Green Lanterns #2 Review! This Comic is FREE of Actual Torture!
Check out Our Review [WITH SPOILERS] of Green Lanterns #2!
Writer: Sam Humphries
Penciller: Robson Roca
Inker: Jay Leisten
Colorist: Blond
The cover of Green Lanterns #2 features a gorgeous image of the Red Lantern Bleez torturing Earth’s two new Green Lanterns. But just so you know, Bleez doesn’t actually appear in the issue, so ooops, DC.
But there is plenty in this new issue of Green Lanterns to hold your interest. Now, there’s nothing groundbreaking here. Simon Baz and Jessica Cruz take on a group of innocent people controlled by the Red Lanterns’ rage. It’s your typical superhero against mind-controlled victim shtick. You’ve read it a million times before, and here it is again.
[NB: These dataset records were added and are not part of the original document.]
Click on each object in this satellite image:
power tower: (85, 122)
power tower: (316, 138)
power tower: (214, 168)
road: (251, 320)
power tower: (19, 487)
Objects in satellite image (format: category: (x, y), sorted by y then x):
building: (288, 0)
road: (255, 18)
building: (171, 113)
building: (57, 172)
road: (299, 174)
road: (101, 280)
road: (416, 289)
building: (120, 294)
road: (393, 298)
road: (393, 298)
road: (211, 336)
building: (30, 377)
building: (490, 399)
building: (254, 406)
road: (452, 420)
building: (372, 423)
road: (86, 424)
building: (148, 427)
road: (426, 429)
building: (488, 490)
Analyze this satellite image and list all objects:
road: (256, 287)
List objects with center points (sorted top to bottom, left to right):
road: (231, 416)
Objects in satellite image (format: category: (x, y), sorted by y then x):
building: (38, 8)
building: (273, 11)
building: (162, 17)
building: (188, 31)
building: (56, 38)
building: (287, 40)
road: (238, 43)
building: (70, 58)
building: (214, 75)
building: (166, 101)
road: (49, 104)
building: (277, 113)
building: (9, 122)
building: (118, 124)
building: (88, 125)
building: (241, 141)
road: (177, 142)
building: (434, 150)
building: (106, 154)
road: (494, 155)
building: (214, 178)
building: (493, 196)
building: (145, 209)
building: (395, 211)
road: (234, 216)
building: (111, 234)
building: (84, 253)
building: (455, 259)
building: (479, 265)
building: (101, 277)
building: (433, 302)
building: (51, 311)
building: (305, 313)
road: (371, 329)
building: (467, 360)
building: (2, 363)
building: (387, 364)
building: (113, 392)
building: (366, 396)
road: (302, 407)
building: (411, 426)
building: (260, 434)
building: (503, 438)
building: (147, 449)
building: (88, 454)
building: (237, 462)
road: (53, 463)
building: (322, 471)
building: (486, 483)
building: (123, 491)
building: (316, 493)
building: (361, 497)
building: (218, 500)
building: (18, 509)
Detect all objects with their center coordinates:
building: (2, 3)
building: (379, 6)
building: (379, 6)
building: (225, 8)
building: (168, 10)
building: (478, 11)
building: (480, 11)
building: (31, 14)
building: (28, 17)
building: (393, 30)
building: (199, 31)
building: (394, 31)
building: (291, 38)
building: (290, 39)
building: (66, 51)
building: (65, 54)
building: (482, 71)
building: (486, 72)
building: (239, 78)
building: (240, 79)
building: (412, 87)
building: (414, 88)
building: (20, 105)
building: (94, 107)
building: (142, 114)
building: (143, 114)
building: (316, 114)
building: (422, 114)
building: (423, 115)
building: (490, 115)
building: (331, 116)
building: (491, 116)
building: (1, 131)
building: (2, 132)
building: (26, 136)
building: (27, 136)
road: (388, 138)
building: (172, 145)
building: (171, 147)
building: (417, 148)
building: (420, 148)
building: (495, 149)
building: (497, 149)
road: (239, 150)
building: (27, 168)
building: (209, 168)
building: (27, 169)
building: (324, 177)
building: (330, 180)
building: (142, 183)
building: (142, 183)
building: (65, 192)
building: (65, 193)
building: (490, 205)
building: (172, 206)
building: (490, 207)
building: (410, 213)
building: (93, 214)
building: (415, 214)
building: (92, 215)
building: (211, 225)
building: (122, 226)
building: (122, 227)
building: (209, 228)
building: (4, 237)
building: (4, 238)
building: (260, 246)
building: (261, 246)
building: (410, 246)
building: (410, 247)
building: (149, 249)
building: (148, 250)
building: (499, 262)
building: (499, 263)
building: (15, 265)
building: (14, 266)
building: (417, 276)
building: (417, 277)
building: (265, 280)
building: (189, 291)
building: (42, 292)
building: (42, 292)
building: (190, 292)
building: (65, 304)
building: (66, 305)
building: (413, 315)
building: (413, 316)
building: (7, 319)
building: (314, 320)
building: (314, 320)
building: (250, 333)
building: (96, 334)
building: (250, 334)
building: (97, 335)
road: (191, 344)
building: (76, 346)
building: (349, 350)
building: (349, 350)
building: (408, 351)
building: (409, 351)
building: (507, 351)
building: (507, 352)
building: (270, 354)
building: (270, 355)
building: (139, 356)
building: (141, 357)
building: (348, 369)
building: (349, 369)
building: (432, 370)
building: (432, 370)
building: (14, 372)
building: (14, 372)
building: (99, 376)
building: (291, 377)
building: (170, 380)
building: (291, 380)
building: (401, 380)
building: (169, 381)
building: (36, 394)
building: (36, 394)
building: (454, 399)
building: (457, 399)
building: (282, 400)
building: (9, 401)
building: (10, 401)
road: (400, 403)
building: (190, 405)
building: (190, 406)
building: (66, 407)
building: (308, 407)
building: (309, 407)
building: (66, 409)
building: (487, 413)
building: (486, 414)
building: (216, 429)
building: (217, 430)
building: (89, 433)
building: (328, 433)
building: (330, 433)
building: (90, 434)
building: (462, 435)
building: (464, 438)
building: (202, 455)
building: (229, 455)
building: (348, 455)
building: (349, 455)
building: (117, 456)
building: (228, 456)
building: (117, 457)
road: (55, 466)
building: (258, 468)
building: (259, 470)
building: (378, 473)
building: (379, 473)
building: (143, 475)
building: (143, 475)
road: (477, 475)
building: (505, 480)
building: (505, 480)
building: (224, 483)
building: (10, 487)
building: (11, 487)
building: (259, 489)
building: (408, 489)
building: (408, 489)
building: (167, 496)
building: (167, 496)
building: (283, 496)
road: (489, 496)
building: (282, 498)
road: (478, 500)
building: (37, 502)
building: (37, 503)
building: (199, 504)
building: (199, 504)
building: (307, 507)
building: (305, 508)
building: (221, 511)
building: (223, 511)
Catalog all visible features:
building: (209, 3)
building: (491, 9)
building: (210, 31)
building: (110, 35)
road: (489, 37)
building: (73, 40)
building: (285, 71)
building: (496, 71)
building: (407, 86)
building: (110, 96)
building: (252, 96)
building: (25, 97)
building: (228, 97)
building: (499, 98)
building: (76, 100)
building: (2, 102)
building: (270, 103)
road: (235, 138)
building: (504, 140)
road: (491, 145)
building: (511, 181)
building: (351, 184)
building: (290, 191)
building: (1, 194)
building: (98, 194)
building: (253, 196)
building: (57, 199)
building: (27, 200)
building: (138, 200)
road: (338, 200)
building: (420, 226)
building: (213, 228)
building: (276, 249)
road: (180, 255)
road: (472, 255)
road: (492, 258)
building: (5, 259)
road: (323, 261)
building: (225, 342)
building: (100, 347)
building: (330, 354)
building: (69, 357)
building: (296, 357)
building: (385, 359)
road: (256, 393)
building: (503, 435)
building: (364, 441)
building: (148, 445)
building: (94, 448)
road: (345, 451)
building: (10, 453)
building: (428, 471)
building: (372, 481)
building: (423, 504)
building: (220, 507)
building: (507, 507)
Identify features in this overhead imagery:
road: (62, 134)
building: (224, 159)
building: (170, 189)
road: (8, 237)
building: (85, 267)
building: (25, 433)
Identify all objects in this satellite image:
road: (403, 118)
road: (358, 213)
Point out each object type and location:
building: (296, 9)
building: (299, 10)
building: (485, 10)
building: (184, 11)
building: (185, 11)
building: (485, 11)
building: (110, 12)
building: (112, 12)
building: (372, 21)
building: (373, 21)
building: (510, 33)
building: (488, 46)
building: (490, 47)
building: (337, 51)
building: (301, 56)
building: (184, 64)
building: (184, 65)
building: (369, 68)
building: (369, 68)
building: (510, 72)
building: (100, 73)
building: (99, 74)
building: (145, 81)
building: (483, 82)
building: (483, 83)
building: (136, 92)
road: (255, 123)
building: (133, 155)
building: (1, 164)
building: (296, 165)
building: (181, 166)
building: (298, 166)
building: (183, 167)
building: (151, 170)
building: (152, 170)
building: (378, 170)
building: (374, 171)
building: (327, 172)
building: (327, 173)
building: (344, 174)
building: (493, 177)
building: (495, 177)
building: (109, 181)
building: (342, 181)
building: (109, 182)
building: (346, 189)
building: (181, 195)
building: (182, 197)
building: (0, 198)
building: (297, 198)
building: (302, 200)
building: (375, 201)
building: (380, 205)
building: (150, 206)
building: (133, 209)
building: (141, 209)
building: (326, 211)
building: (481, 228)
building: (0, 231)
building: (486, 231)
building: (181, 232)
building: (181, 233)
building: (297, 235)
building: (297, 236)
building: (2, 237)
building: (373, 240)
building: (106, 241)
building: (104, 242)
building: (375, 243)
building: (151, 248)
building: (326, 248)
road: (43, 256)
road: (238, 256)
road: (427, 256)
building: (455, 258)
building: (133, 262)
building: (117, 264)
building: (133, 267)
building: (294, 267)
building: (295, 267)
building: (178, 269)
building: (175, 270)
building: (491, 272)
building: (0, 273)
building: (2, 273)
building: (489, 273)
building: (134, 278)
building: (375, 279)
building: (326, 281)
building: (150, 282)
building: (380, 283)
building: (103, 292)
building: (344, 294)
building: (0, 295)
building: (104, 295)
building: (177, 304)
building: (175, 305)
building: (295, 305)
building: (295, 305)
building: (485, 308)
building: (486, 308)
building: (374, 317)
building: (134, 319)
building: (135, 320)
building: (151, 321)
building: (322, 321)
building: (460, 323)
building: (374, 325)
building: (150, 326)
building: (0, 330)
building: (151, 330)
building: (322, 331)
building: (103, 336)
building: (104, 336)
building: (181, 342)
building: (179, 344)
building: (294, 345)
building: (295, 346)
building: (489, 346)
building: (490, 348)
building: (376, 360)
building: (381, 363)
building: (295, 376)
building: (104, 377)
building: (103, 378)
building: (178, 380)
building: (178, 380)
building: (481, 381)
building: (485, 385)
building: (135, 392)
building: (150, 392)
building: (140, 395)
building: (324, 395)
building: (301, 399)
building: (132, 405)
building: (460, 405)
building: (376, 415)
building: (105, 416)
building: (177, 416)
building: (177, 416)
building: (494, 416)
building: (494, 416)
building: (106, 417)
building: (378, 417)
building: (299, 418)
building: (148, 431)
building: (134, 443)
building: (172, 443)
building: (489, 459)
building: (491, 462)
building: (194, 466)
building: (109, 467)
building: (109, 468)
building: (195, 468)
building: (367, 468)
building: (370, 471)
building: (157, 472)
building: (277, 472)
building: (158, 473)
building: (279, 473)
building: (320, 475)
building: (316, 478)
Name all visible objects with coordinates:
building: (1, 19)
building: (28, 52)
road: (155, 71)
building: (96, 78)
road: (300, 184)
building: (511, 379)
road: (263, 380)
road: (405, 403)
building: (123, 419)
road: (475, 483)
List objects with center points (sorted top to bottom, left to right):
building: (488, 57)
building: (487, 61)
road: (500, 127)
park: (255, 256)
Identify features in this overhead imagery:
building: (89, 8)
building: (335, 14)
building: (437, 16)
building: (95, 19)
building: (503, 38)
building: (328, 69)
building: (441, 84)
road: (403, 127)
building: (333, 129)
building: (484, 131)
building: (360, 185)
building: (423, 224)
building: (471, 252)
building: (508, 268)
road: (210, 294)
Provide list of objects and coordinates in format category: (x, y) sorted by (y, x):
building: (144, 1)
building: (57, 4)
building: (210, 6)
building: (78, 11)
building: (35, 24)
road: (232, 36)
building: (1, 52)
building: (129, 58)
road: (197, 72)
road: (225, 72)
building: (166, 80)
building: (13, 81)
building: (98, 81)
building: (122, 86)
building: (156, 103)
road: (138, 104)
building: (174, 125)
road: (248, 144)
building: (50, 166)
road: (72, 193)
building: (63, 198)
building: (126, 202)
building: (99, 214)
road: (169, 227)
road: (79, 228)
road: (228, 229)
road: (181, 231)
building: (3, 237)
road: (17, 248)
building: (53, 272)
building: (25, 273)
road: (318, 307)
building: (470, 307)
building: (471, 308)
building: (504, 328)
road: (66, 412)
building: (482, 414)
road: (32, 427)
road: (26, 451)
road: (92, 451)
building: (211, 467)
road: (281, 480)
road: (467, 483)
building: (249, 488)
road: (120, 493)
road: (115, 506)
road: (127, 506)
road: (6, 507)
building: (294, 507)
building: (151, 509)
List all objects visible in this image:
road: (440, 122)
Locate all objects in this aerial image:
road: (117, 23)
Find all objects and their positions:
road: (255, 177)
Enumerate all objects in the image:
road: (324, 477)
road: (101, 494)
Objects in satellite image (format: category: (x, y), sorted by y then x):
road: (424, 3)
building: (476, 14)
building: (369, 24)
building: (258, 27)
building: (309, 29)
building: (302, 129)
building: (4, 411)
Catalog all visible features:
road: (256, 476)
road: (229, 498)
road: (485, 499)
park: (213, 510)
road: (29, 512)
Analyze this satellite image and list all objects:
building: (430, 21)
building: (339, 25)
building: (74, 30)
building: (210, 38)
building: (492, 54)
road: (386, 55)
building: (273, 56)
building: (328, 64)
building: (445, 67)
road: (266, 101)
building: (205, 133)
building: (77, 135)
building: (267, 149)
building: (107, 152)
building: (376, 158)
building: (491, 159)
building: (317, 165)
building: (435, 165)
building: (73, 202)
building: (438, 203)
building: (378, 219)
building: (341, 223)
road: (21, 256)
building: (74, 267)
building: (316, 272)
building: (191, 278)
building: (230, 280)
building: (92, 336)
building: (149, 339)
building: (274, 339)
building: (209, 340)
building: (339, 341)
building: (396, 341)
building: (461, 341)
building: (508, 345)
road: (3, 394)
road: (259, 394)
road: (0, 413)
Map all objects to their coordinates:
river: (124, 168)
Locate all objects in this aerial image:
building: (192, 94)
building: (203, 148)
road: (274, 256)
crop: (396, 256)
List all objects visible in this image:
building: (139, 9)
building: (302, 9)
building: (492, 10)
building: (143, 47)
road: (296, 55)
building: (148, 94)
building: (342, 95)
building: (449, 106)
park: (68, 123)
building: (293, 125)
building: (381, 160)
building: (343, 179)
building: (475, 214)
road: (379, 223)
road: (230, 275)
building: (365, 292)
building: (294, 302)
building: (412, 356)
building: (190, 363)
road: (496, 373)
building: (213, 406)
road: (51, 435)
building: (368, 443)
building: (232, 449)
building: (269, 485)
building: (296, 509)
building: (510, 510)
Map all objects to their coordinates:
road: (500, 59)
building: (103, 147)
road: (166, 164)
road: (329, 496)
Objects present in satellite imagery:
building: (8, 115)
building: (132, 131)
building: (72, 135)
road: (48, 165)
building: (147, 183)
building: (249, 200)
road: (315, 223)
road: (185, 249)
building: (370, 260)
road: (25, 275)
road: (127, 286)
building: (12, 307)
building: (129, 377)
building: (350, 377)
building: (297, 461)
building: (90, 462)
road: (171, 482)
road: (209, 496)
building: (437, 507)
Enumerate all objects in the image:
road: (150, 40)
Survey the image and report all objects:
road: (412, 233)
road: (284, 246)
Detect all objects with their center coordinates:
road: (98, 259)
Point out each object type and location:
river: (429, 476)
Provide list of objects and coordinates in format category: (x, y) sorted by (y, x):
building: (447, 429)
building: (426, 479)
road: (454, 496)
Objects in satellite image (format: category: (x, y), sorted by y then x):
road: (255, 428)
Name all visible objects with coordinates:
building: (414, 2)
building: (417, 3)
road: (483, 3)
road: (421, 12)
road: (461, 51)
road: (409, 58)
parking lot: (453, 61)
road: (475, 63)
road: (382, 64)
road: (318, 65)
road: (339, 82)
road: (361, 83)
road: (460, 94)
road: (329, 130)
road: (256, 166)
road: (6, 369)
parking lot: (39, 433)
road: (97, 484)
What makes this issue stand out is Humphries’ portrayal of Cruz. As we established in a previous recap, Cruz suffers from severe anxiety. The simple act of going to a big box store is overcoming great fear and this mental resiliency is why the Green Lantern ring chose her. Well, Cruz went to the store and half the shoppers were possessed by uncontrollable rage monsters (how is that different than a typical Black Friday at Walmart?). Now, Cruz must find her courage to defeat these possessed innocents.
Simon Baz doesn’t get a great deal of page time this issue and I don’t think Humphries has mastered Baz’s voice as of yet. His Cruz is great, but Baz comes across like a monosyllabic dope and I think there’s more to that character. There is some fun action and interplay between Cruz and Baz but I think the writer really needs to find his voice for Baz if this book is ever going to reach its potential.
Sadly, I think there needs to be an art overhaul as well as everything looks kind of half drawn with almost featureless faces distracting the reader from the action. The pacing and storytelling are fine, but the features of the main players were barely defined in half the panels.
Green Lanterns #2 was an upgrade from #1 mostly because of the uniqueness of Cruz but the book is still lagging behind the GL revolution-era of Geoff Johns.